September 1 – November 1, 1993

On August 31, 1993 the Peggy Guggenheim Collection will open Immagini Italiane, featuring contemporary Italian photography. The show testifies to the Solomon R. Guggenheim Foundation’s recent commitment to give prominence to photography in its collection and exhibition programs. As the first exhibition at the Guggenheim Foundation’s Venetian branch to be dedicated to photography, it is appropriate that it should highlight the Italian scene.
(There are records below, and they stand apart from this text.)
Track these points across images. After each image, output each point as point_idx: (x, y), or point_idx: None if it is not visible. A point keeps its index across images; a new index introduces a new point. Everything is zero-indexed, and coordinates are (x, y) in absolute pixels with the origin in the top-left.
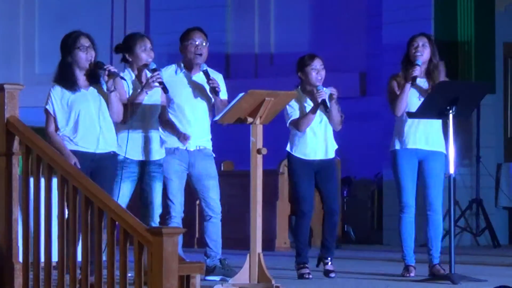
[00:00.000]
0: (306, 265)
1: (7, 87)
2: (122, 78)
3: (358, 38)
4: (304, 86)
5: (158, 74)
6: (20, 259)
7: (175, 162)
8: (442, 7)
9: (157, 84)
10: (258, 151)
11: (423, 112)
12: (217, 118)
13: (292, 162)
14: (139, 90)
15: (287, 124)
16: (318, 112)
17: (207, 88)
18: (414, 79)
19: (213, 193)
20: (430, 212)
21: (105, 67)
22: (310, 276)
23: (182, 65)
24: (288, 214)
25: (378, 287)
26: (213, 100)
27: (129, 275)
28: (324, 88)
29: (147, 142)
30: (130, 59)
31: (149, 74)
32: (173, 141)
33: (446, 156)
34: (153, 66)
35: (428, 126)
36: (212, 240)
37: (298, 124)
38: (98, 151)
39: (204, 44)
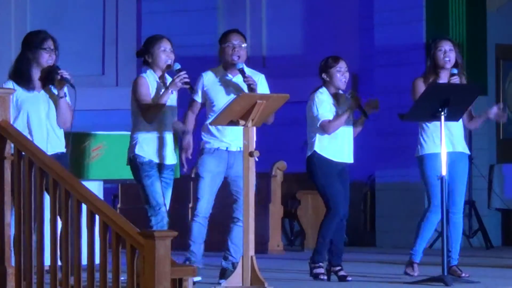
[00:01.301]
0: (322, 265)
1: None
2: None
3: (350, 40)
4: (329, 88)
5: (184, 73)
6: (13, 263)
7: (211, 162)
8: (434, 9)
9: (182, 84)
10: (251, 154)
11: (414, 114)
12: (209, 121)
13: (321, 163)
14: (162, 91)
15: (317, 125)
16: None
17: (245, 89)
18: None
19: None
20: (452, 214)
21: (59, 71)
22: (325, 278)
23: (220, 68)
24: (281, 217)
25: None
26: None
27: (122, 278)
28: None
29: (161, 145)
30: (150, 60)
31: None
32: (214, 142)
33: (469, 156)
34: (178, 66)
35: (452, 128)
36: (233, 244)
37: (330, 126)
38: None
39: (242, 45)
Immagini Italiane, with approximately 120 black-and-white and colour images by 34 photographers, provides a photographic Grand Tour of the Italian experience of the last forty years, depicted in a wide variety of styles and moods by men and women of exceptional talent. The exhibition showcases the seductive dualism inherent in ‘Italian-ness’ – the sensual and spiritual fervor, the emotional savagery and intellectual cool, the vitality and morbidity, the tears and the laughter. The work of the documentary master Gianni Berengo Gardin, of the urbane portraitist Ugo Mulas and of that elegant chronicler of poignant human drama Mario Giacomelli – as well as the most audacious images of the paparazzi – reveals Italian photography’s post-war roots in neo-realism. Olivo Barbieri’s exquisitely colourful, surreal architectural panoramas, Francesco Clemente’s journey from painting into the realm of photography, Paolo Gioli’s post-modern tableaux, and Luigi Ghirri’s phantasmagoric play with illusion and reality – all these reflect the new wave of artistic innovation, of cutting edge aesthetics. The unique and mysterious character of the South is revealed through Mimmo Jodice’s luminous landscapes, and through startling scenes of religious ritual and Mafia violence by Letizia Battaglia, Marialba Russo, Ferdinando Scianna and Franco Zecchin.
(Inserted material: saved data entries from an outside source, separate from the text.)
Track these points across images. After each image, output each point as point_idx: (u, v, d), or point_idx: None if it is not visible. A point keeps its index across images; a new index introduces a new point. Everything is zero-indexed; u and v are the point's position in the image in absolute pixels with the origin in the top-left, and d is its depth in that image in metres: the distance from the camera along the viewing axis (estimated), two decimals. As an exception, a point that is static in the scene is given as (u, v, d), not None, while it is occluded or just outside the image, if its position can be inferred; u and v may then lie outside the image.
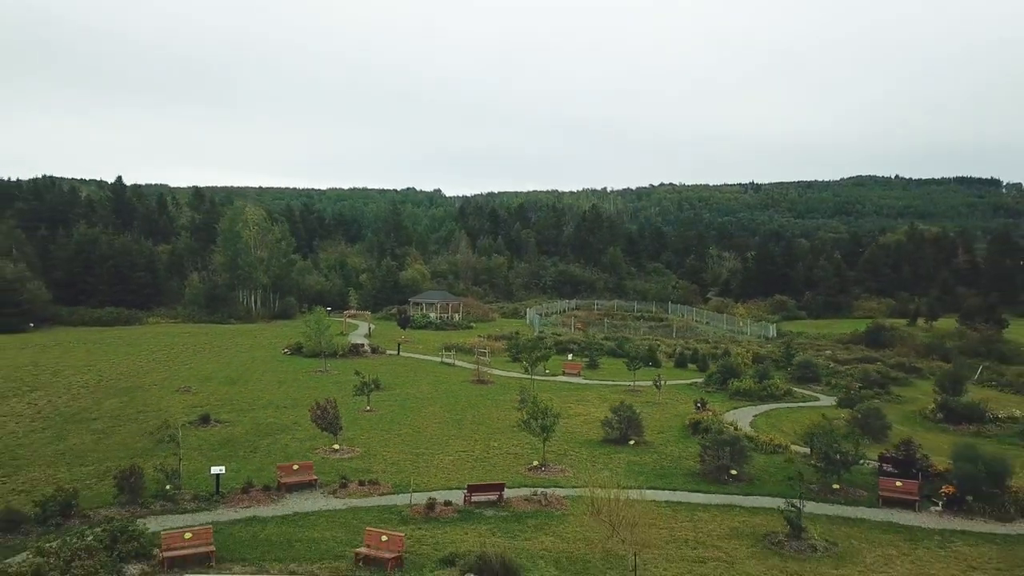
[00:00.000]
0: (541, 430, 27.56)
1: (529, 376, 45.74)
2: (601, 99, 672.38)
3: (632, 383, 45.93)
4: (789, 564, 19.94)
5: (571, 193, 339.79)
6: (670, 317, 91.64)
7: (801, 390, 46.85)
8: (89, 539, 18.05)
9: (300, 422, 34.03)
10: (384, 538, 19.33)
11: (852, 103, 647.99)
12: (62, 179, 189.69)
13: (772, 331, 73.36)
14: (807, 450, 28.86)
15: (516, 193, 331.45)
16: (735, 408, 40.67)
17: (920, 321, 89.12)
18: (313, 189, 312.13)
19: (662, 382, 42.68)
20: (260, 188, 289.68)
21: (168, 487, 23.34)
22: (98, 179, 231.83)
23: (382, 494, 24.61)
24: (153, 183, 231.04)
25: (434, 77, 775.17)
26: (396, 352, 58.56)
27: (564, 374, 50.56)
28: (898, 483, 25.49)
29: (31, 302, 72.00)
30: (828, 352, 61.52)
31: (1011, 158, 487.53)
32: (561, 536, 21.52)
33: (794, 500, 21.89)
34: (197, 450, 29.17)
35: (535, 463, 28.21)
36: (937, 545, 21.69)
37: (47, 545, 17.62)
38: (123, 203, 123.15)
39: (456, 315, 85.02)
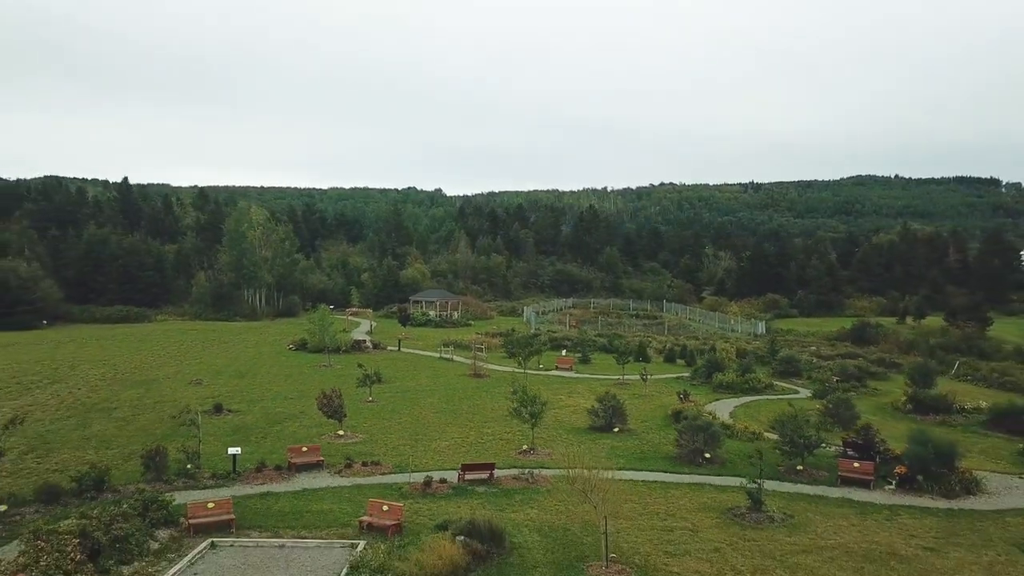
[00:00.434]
0: (530, 416, 29.89)
1: (523, 370, 48.05)
2: (601, 99, 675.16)
3: (621, 377, 48.26)
4: (747, 532, 22.26)
5: (571, 193, 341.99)
6: (664, 315, 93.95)
7: (783, 384, 49.17)
8: (124, 507, 20.42)
9: (307, 411, 36.45)
10: (385, 508, 21.69)
11: (852, 103, 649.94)
12: (64, 178, 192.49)
13: (761, 328, 75.67)
14: (777, 436, 31.14)
15: (517, 192, 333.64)
16: (718, 400, 42.98)
17: (909, 319, 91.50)
18: (314, 189, 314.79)
19: (648, 376, 44.96)
20: (261, 187, 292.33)
21: (189, 466, 25.70)
22: (100, 178, 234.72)
23: (383, 473, 26.98)
24: (155, 183, 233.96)
25: (435, 76, 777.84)
26: (397, 348, 60.95)
27: (557, 368, 52.92)
28: (856, 464, 27.83)
29: (44, 300, 74.59)
30: (813, 348, 63.84)
31: (1010, 158, 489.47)
32: (545, 509, 23.86)
33: (755, 478, 24.20)
34: (212, 436, 31.50)
35: (524, 447, 30.56)
36: (885, 518, 24.00)
37: (89, 510, 19.96)
38: (130, 204, 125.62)
39: (455, 313, 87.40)
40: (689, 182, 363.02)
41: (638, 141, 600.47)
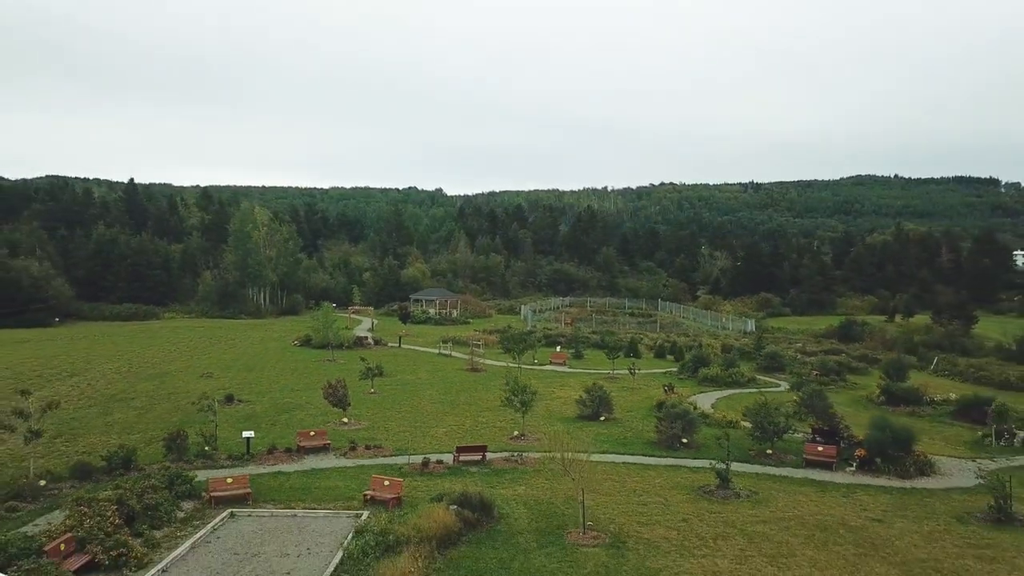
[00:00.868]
0: (520, 405, 32.20)
1: (517, 364, 50.36)
2: (601, 99, 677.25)
3: (611, 371, 50.59)
4: (714, 506, 24.59)
5: (572, 192, 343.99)
6: (658, 314, 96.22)
7: (767, 378, 51.48)
8: (153, 481, 22.79)
9: (312, 401, 38.82)
10: (386, 483, 24.04)
11: (852, 103, 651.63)
12: (67, 178, 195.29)
13: (751, 326, 77.95)
14: (750, 423, 33.45)
15: (517, 192, 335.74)
16: (702, 392, 45.30)
17: (898, 317, 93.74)
18: (316, 188, 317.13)
19: (636, 370, 47.28)
20: (263, 187, 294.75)
21: (207, 448, 28.06)
22: (102, 178, 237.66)
23: (385, 456, 29.33)
24: (157, 182, 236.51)
25: (435, 76, 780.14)
26: (397, 344, 63.31)
27: (551, 364, 55.24)
28: (820, 448, 30.17)
29: (56, 298, 77.00)
30: (799, 345, 66.16)
31: (1010, 158, 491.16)
32: (532, 487, 26.19)
33: (723, 459, 26.54)
34: (225, 423, 33.80)
35: (516, 433, 32.90)
36: (842, 495, 26.32)
37: (123, 483, 22.32)
38: (136, 204, 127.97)
39: (454, 311, 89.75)
40: (689, 182, 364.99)
41: (638, 141, 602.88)
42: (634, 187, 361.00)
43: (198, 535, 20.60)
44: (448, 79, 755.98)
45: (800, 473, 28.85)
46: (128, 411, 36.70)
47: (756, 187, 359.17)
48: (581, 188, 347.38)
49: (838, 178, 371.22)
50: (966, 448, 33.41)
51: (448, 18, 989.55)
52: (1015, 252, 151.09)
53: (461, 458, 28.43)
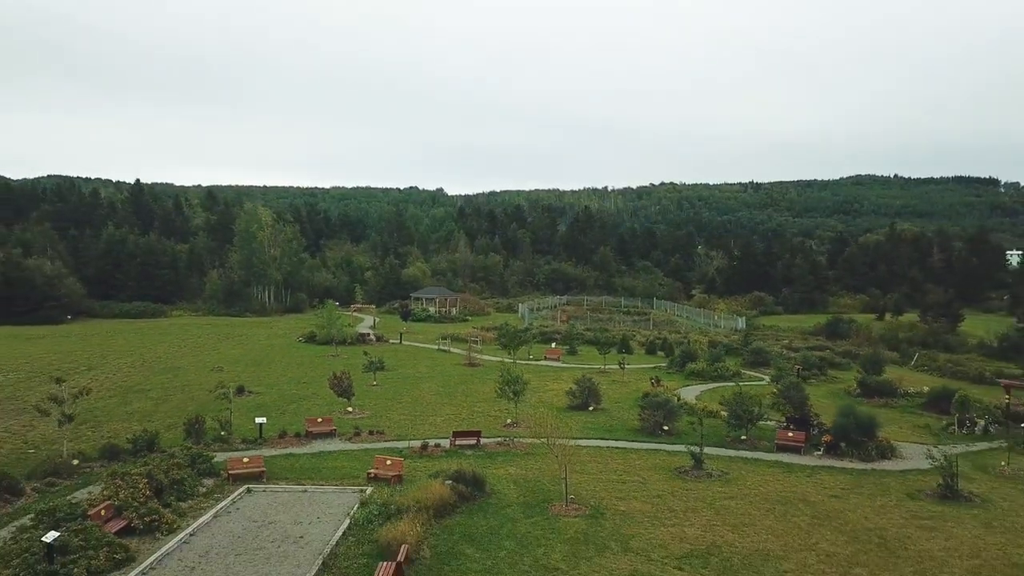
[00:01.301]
0: (513, 394, 34.57)
1: (512, 359, 52.70)
2: (602, 98, 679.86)
3: (602, 366, 52.93)
4: (688, 484, 26.93)
5: (572, 192, 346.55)
6: (652, 312, 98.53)
7: (752, 372, 53.79)
8: (177, 459, 25.16)
9: (318, 393, 41.21)
10: (388, 462, 26.41)
11: (852, 103, 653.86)
12: (70, 178, 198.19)
13: (741, 324, 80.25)
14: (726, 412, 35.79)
15: (518, 192, 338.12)
16: (688, 385, 47.65)
17: (887, 316, 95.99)
18: (317, 188, 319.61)
19: (625, 364, 49.62)
20: (265, 187, 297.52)
21: (223, 433, 30.44)
22: (103, 177, 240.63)
23: (387, 440, 31.71)
24: (159, 182, 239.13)
25: (436, 76, 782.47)
26: (398, 341, 65.69)
27: (546, 359, 57.60)
28: (790, 434, 32.51)
29: (68, 297, 79.48)
30: (785, 341, 68.46)
31: (1009, 158, 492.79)
32: (521, 467, 28.54)
33: (697, 442, 28.90)
34: (238, 412, 36.07)
35: (509, 421, 35.25)
36: (807, 475, 28.66)
37: (151, 460, 24.70)
38: (142, 204, 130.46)
39: (454, 309, 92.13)
40: (689, 182, 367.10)
41: (638, 141, 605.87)
42: (634, 187, 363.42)
43: (219, 506, 22.96)
44: (449, 79, 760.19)
45: (771, 457, 31.17)
46: (145, 401, 39.12)
47: (756, 187, 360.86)
48: (581, 188, 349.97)
49: (838, 178, 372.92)
50: (931, 436, 35.69)
51: (448, 18, 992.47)
52: (1008, 252, 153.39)
53: (457, 442, 30.79)
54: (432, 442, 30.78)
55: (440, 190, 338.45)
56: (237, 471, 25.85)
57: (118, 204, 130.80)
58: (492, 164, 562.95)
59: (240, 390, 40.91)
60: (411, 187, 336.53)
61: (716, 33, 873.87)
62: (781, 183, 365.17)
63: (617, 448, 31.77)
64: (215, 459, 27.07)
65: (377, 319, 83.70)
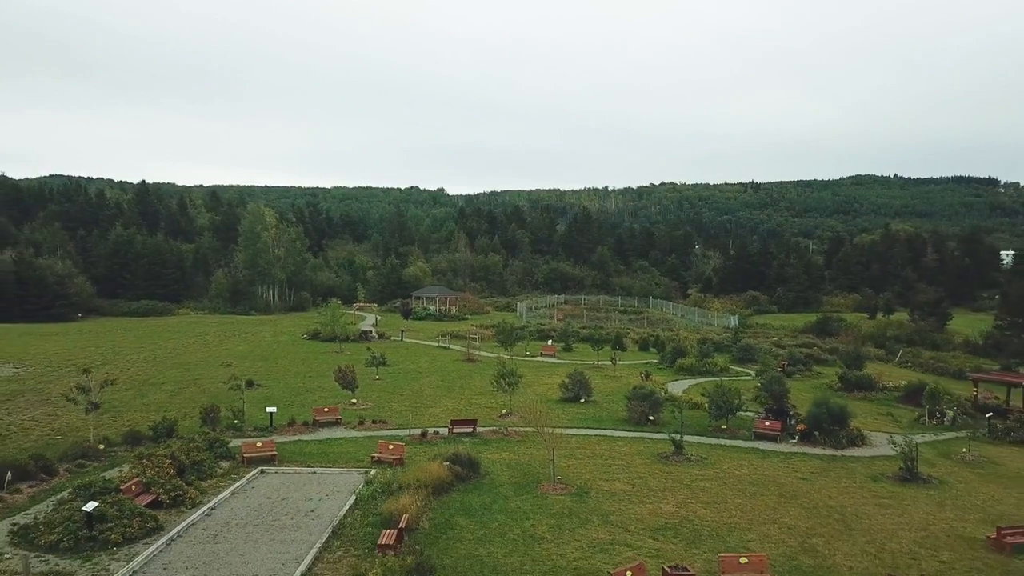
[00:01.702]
0: (508, 386, 36.69)
1: (508, 355, 54.83)
2: (602, 98, 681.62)
3: (595, 362, 55.04)
4: (668, 467, 29.06)
5: (573, 192, 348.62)
6: (648, 311, 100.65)
7: (740, 368, 55.92)
8: (197, 443, 27.33)
9: (323, 386, 43.34)
10: (391, 447, 28.55)
11: (851, 102, 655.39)
12: (71, 177, 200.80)
13: (733, 322, 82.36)
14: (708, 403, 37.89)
15: (519, 192, 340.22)
16: (677, 380, 49.76)
17: (879, 315, 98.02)
18: (318, 188, 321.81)
19: (617, 360, 51.74)
20: (266, 186, 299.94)
21: (236, 421, 32.58)
22: (105, 177, 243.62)
23: (389, 429, 33.82)
24: (162, 181, 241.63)
25: (438, 76, 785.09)
26: (400, 338, 67.83)
27: (541, 355, 59.74)
28: (767, 423, 34.64)
29: (78, 295, 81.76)
30: (774, 339, 70.55)
31: (1009, 157, 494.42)
32: (514, 452, 30.67)
33: (677, 429, 31.03)
34: (248, 403, 38.17)
35: (504, 412, 37.37)
36: (780, 460, 30.78)
37: (172, 444, 26.86)
38: (148, 205, 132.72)
39: (453, 308, 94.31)
40: (690, 182, 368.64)
41: (639, 141, 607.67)
42: (635, 187, 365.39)
43: (236, 484, 25.10)
44: (450, 78, 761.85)
45: (748, 444, 33.30)
46: (160, 393, 41.29)
47: (756, 187, 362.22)
48: (582, 188, 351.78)
49: (838, 178, 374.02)
50: (902, 426, 37.80)
51: (449, 18, 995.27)
52: (1002, 252, 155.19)
53: (455, 430, 32.92)
54: (431, 430, 32.91)
55: (441, 190, 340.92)
56: (251, 454, 27.99)
57: (124, 205, 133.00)
58: (493, 164, 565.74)
59: (249, 383, 43.00)
60: (412, 187, 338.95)
61: (716, 33, 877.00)
62: (781, 183, 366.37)
63: (605, 436, 33.89)
64: (230, 444, 29.23)
65: (379, 317, 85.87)
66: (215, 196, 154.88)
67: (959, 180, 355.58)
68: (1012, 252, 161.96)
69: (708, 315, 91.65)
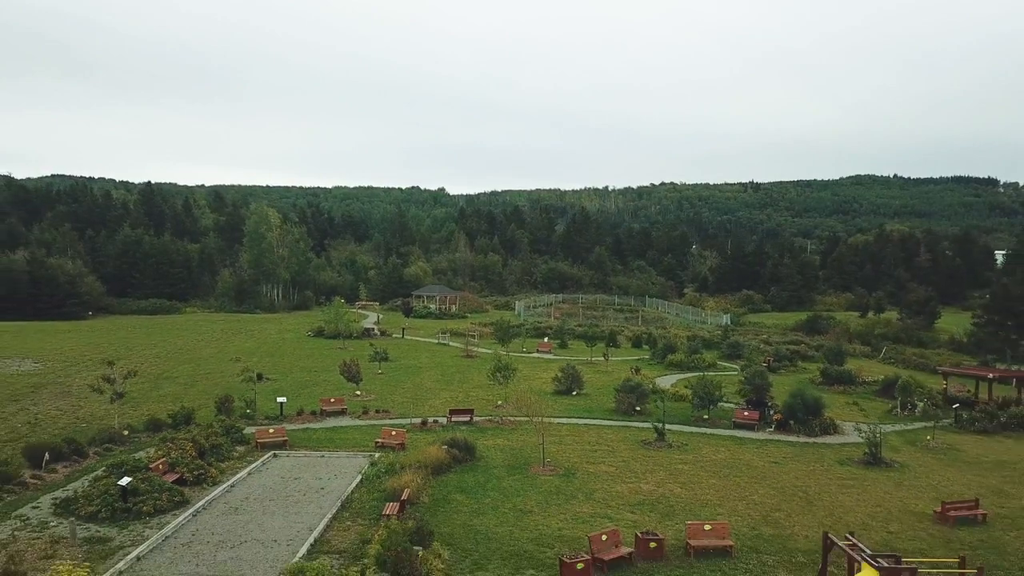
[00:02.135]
0: (503, 379, 38.98)
1: (505, 351, 57.13)
2: (602, 98, 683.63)
3: (589, 358, 57.34)
4: (650, 452, 31.34)
5: (573, 192, 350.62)
6: (644, 309, 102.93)
7: (728, 364, 58.18)
8: (215, 429, 29.65)
9: (329, 380, 45.66)
10: (393, 433, 30.86)
11: (851, 102, 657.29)
12: (75, 177, 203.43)
13: (726, 320, 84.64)
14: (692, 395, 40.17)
15: (519, 192, 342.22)
16: (666, 375, 52.05)
17: (871, 313, 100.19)
18: (319, 188, 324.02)
19: (609, 356, 54.02)
20: (268, 186, 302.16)
21: (248, 410, 34.90)
22: (108, 177, 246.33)
23: (392, 418, 36.13)
24: (164, 181, 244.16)
25: (439, 76, 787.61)
26: (401, 335, 70.13)
27: (538, 352, 62.04)
28: (746, 412, 36.92)
29: (88, 294, 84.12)
30: (764, 336, 72.82)
31: (1008, 157, 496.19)
32: (508, 439, 32.96)
33: (659, 418, 33.31)
34: (258, 394, 40.54)
35: (499, 403, 39.64)
36: (755, 447, 33.05)
37: (191, 429, 29.18)
38: (153, 206, 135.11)
39: (453, 307, 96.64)
40: (689, 182, 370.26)
41: (639, 141, 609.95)
42: (635, 187, 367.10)
43: (252, 466, 27.40)
44: (451, 78, 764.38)
45: (728, 432, 35.58)
46: (174, 386, 43.63)
47: (756, 187, 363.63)
48: (582, 188, 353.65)
49: (837, 178, 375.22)
50: (876, 416, 40.03)
51: (450, 18, 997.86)
52: (997, 252, 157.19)
53: (453, 419, 35.21)
54: (431, 419, 35.21)
55: (442, 189, 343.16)
56: (264, 440, 30.30)
57: (131, 206, 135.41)
58: (494, 164, 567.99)
59: (259, 377, 45.29)
60: (413, 187, 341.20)
61: (716, 33, 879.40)
62: (781, 183, 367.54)
63: (593, 425, 36.18)
64: (245, 430, 31.53)
65: (380, 315, 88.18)
66: (219, 196, 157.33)
67: (959, 180, 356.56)
68: (1005, 252, 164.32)
69: (702, 314, 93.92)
Immagini Italiane celebrates an Italy at once visceral and lyrical, as it presents a select group of these and other outstanding photographers. Immagini Italiane is an exhibition of The Aperture Foundation, New York and is curated by Melissa Harris, editor of the acclaimed American magazine Aperture. Founded in 1952 by Ansel Adams, Beaumont and Nancy Newhall, Dorothea Lange, and Minor White among others, Aperture has become the most prominent ongoing resource for criticism, review and research of photography. In addition to its quarterly periodical, Aperture also collaborates with major cultural institutions of photography. Aperture’s Publisher and Executive Director, Michael E. Hoffman, has been involved since 1965.

Immagini Italiane is prompted by The Murray and Isabella Rayburn Foundation, New York. Official carrier for the exhibition is Alitalia. Melissa Harris has commented: “this exhibition is of particular importance as it is the first time that American organisations – in this case Aperture and the Peggy Guggenheim Collection – have focused on Italian photography.”

The cultural activity of the Peggy Guggenheim is supported by Intrapresae Collezione Guggenheim: Aermec, Arclinea, Bisazza Mosaico, Cartiere Miliani Fabriano, Gruppo 3M Italia, Impresa Gadola, Reggiani Illuminazione, and Swatch.

The show will travel to the Museo Villa Pignatelli, Naples, organised by Incontri Internazionali d’Arte, and in January 1994 it will open at The Murray and Isabella Rayburn Foundation, New York.

To accompany the exhibition, The Aperture Foundation has created a special issue of its magazine dedicated to Italian photography. In addition to cataloguing the works representative of the artists and subject matter in the show, the book will feature essays by art historian Carlo Bertelli, by film director Lina Wertmuller, and on the playwright Dario Fo. Other articles cover art, landscape and architectural photography, the paparazzi aesthetic, AIDS, southernness, and the Mafia. The Italian edition is published, in association with Aperture, by Casa Editrice Charta which specialises in the field of photography.